This Week in Sprots

sprotsThe less said about B1G football the better.

The less said about Chicago baseball the better.

So let’s turn our attention to the NFL, shall we?

NFL Commissioner Roger “Don Fanucci” Goodell is a hypocritical jerkass intent on strangling the goose that laid the golden egg. Way to go Rog.

Say, maybe Buffalo is better than we thought, huh?

Dear Mr. Head of NFL Officiating, Calvin Johnson caught that ball for a TD. Get a TV for cryin’ out loud!

Since we’re on the subject of the Loins: Let me quote Morgan Freeman in the movie Glory, “When? When O’ Lord is gonna be our time?”

Okay Bears fans, fess up now, how many of you yawned and turned the TV off at half time? Bear Down!

Is Drew Brees suffering from sleep-deprivation because of his new baby? Is he too tired to play football? For $10 million even I could complete one pass to my own team! Geez. Take a nap Drew!

Hats off to Drew Stanton for his journeyman performance for Arizona in relief of Carson Palmer. Eat ’em up!

Brian Hoyer leads the Browns to victory, despite having “Johnny Football” nipping at his ankles for the last four months. Eat ’em up!

And last, but not least, Kirk Cousins was a stud in relief of RGIII in Washington’s win! The fact that the Jaguars’ QB is from that little school in SE Michigan is just gravy. Rah, Rah, Rah!

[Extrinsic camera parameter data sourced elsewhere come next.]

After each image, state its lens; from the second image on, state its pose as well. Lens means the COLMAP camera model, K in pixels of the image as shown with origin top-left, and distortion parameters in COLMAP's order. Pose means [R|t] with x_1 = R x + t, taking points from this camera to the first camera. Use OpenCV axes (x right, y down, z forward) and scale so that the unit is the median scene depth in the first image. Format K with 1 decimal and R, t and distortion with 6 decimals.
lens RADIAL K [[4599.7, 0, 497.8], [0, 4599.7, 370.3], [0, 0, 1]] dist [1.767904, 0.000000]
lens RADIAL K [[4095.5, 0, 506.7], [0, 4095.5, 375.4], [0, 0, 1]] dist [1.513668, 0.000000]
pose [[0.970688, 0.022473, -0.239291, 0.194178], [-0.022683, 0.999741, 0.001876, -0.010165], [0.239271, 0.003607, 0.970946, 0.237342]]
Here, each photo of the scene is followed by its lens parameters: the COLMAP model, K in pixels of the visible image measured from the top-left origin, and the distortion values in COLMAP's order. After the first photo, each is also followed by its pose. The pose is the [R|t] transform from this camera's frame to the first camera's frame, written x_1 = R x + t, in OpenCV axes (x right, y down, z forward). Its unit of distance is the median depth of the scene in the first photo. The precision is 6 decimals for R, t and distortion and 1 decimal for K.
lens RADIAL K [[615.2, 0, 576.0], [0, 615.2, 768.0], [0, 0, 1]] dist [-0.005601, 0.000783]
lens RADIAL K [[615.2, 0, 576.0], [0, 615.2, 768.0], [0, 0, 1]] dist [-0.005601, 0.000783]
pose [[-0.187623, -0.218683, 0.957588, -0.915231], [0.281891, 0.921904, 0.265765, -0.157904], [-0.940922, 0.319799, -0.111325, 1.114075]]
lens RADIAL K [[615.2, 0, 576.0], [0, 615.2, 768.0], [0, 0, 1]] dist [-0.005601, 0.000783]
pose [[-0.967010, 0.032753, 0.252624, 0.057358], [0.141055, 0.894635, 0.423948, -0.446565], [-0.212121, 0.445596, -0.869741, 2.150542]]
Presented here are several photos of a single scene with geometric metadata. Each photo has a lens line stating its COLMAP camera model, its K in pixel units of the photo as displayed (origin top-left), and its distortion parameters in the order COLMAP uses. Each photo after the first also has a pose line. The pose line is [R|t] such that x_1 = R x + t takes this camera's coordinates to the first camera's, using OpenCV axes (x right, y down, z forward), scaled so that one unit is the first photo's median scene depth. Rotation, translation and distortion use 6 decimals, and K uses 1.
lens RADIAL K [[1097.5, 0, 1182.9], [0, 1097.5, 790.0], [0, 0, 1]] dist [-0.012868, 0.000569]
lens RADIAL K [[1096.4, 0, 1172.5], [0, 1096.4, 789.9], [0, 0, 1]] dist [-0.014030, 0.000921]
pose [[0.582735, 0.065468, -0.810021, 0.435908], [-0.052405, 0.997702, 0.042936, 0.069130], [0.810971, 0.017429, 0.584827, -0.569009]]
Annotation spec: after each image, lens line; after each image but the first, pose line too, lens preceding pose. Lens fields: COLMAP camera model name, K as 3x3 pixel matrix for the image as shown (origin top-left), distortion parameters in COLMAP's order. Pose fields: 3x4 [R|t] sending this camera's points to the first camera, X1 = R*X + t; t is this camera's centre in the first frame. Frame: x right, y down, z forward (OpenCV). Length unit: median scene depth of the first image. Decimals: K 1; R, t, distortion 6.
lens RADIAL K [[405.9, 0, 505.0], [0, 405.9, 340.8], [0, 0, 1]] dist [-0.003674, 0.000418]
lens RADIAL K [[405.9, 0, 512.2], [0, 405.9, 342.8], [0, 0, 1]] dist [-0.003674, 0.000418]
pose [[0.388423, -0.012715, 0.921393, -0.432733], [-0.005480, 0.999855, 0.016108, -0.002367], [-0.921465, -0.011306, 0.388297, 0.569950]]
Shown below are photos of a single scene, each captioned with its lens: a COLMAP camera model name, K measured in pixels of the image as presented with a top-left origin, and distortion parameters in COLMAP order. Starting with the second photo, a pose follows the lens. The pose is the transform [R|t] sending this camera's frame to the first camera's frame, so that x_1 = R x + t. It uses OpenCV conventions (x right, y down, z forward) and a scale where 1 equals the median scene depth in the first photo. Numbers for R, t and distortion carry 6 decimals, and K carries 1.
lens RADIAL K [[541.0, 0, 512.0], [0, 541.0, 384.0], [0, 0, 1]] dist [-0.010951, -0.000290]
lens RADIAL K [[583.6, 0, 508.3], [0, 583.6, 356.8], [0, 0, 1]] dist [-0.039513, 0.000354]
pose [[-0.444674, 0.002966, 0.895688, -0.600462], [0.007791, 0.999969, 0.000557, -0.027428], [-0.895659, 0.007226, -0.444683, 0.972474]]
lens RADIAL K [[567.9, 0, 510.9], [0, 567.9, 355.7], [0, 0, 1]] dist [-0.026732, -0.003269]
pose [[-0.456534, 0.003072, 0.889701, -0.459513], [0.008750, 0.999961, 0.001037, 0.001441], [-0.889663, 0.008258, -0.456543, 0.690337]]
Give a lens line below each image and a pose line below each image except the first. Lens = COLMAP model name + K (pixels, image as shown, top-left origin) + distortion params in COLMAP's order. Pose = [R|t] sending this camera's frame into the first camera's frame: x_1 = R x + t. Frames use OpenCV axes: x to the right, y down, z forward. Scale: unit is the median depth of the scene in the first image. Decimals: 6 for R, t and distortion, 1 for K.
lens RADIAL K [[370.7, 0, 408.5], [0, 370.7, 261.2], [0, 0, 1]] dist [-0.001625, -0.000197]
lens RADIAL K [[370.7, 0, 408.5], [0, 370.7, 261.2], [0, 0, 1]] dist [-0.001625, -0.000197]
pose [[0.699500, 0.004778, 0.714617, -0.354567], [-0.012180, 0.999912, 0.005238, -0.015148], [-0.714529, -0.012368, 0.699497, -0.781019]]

But more important than their play on the field is the way they handle themselves off it. Humble, grateful, gracious, and sharp. SpartanNation is proud of all three of you!

And speaking of which…Hey Don Fanuch! There are lots of young men in the league who aren’t murdering, dope-smoking, wife-beating, child-abusing, dog-fighting, philandering, gun-toting thugs. They are smart, articulate, hard-working pros, who take care of their families and give back to their communities.

Why don’t you let them be the face of the NFL? Please. Or pretty soon, all we’ll have left is cricket and kickball.